A variety of computer and computational science research advances is needed to help with these national goals. In some areas, industrial progress is helping; in fact, the most advanced visualizations today are probably in the entertainment industry, but few of these are relevant to scientific and engineering needs. However, industry is providing higher-resolution and lighter display techniques, as well as virtual reality devices. More important for NSF are modeling the behavior of the systems we need to visualize and providing interactive control of the visualization process. We need better algorithms, able to do 3-D and time-varying visualizations acceptably fast on many new problems; algorithms for summarizing and extracting data from large data sets or results of calculations; methods to represent and visualize uncertainty and to combine and display data or calculations having different uncertainties; algorithms to manipulate and visualize high-dimensional data; and the software tools and languages needed to make programming of visualizations easier.

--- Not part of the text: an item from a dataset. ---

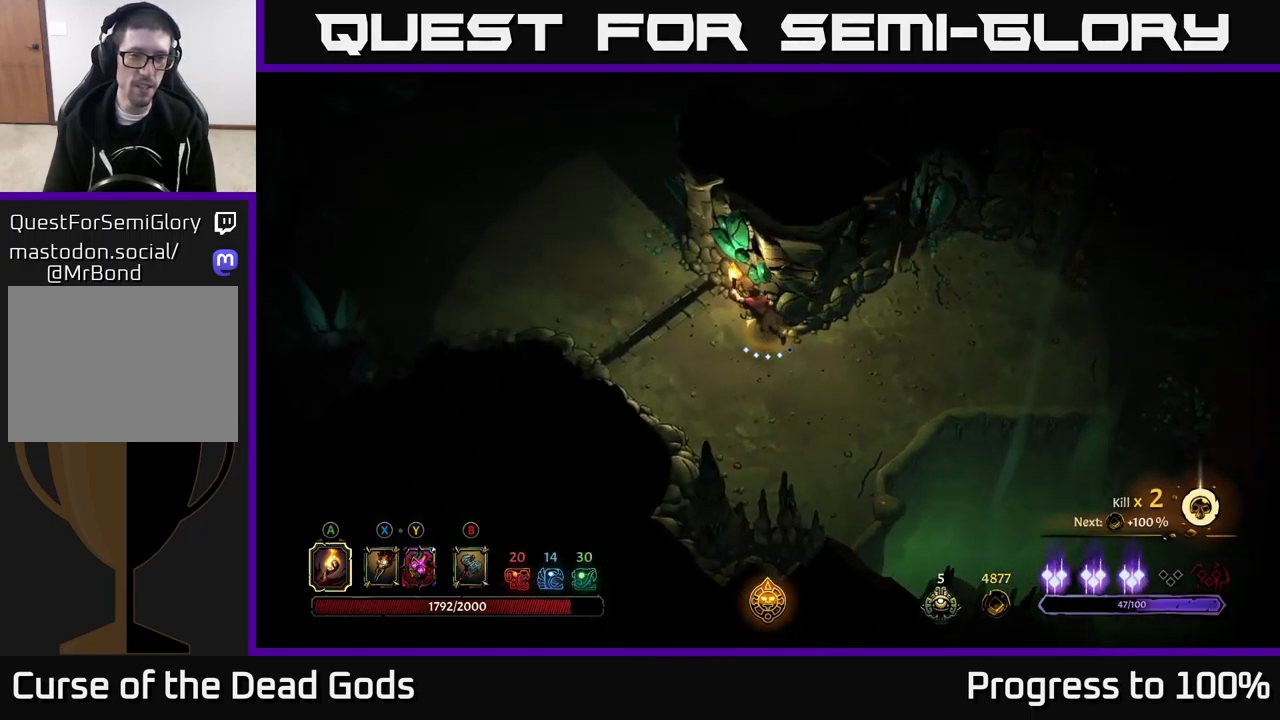
{"buttons": [], "left_stick": "left", "right_stick": "center", "events": []}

Research topics in this area include modeling complex systems, understanding human perceptual abilities, implementing elements of intelligent design, extracting scientific features from very large data sets, and distinguishing real features from artifacts. The continued rise in computer speeds and the explosion in the use of remote sensing have presented new opportunities and challenges in displaying data. As the number of data points to be displayed far exceeds anything the human eye can individually recognize, we need new methods of analyzing and selecting what is to be shown and how. We also need to exploit the new high-bandwidth networks to permit people to view immense amounts of data remotely.

There are two specific themes to be supported by this program:

  1. Very large visualizations. The overall goal is to develop general, extensible methods that enable understanding of very large (multi-gigabyte to terabyte) data sets from simulations, experiments, and data collections from the natural and social world. Subtopics of particular interest include interactive exploration of very large data sets; processing and presentation of real-time data from high-bandwidth sources; access and visualization of distributed data sets; extraction of features and behaviors for study, including uncertainty; and building scalable software systems for visualization. Applicants should have at least 100 gigabytes of data or simulation output available for visualization.
  1. Visualization as a tool for assisting software robustness and usability. The overall goal is to provide new techniques and tools for program understanding and development. Subtopics of particular interest include on-line and a posteriori visualization of program state; performance measurement and visualization; new depictions of program behaviors; and use of visualization in program development, debugging, and performance analysis. Proposals should include research in graphical programming tools and similar topics.

Investigator teams for the very large visualization portion of this program should include members with a demonstrated history of successful cooperative work and research progress in the area of information visualization. Investigators on the software visualization thrust should have experience working with users of programming tools. In any case, the investigators should have strong ties to users of the visualized data.